● Directive
Print every line of text in the material without any changes, and leave the pictures out of your answer.

(Data entries)
______________________________

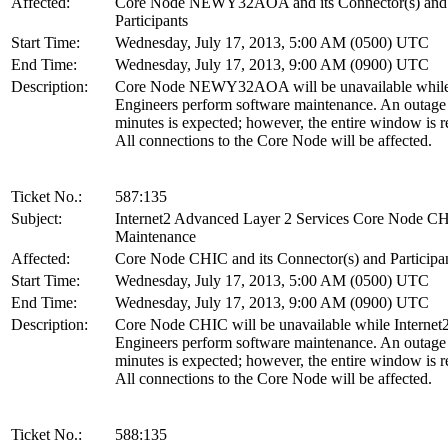
Affected:
Core Node NEWY32AOA and its Connector(s) and
Participants
Start Time:
Wednesday, July 17, 2013, 5:00 AM (0500) UTC
End Time:
Wednesday, July 17, 2013, 9:00 AM (0900) UTC
Description:
Core Node NEWY32AOA will be unavailable while 
Engineers perform software maintenance. An outage
minutes is expected; however, the entire window is r
All connections to the Core Node will be affected.
Ticket No.:
587:135
Subject:
Internet2 Advanced Layer 2 Services Core Node C
Maintenance
Affected:
Core Node CHIC and its Connector(s) and Participa
Start Time:
Wednesday, July 17, 2013, 5:00 AM (0500) UTC
End Time:
Wednesday, July 17, 2013, 9:00 AM (0900) UTC
Description:
Core Node CHIC will be unavailable while Internet
Engineers perform software maintenance. An outage
minutes is expected; however, the entire window is r
All connections to the Core Node will be affected.
Ticket No.:
588:135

______________________________

● Exercise result
Affected:
Core Node NEWY32AOA and its Connector(s) and
Participants
Start Time:
Wednesday, July 17, 2013, 5:00 AM (0500) UTC
End Time:
Wednesday, July 17, 2013, 9:00 AM (0900) UTC
Description:
Core Node NEWY32AOA will be unavailable while 
Engineers perform software maintenance. An outage
minutes is expected; however, the entire window is r
All connections to the Core Node will be affected.
Ticket No.:
587:135
Subject:
Internet2 Advanced Layer 2 Services Core Node C
Maintenance
Affected:
Core Node CHIC and its Connector(s) and Participa
Start Time:
Wednesday, July 17, 2013, 5:00 AM (0500) UTC
End Time:
Wednesday, July 17, 2013, 9:00 AM (0900) UTC
Description:
Core Node CHIC will be unavailable while Internet
Engineers perform software maintenance. An outage
minutes is expected; however, the entire window is r
All connections to the Core Node will be affected.
Ticket No.:
588:135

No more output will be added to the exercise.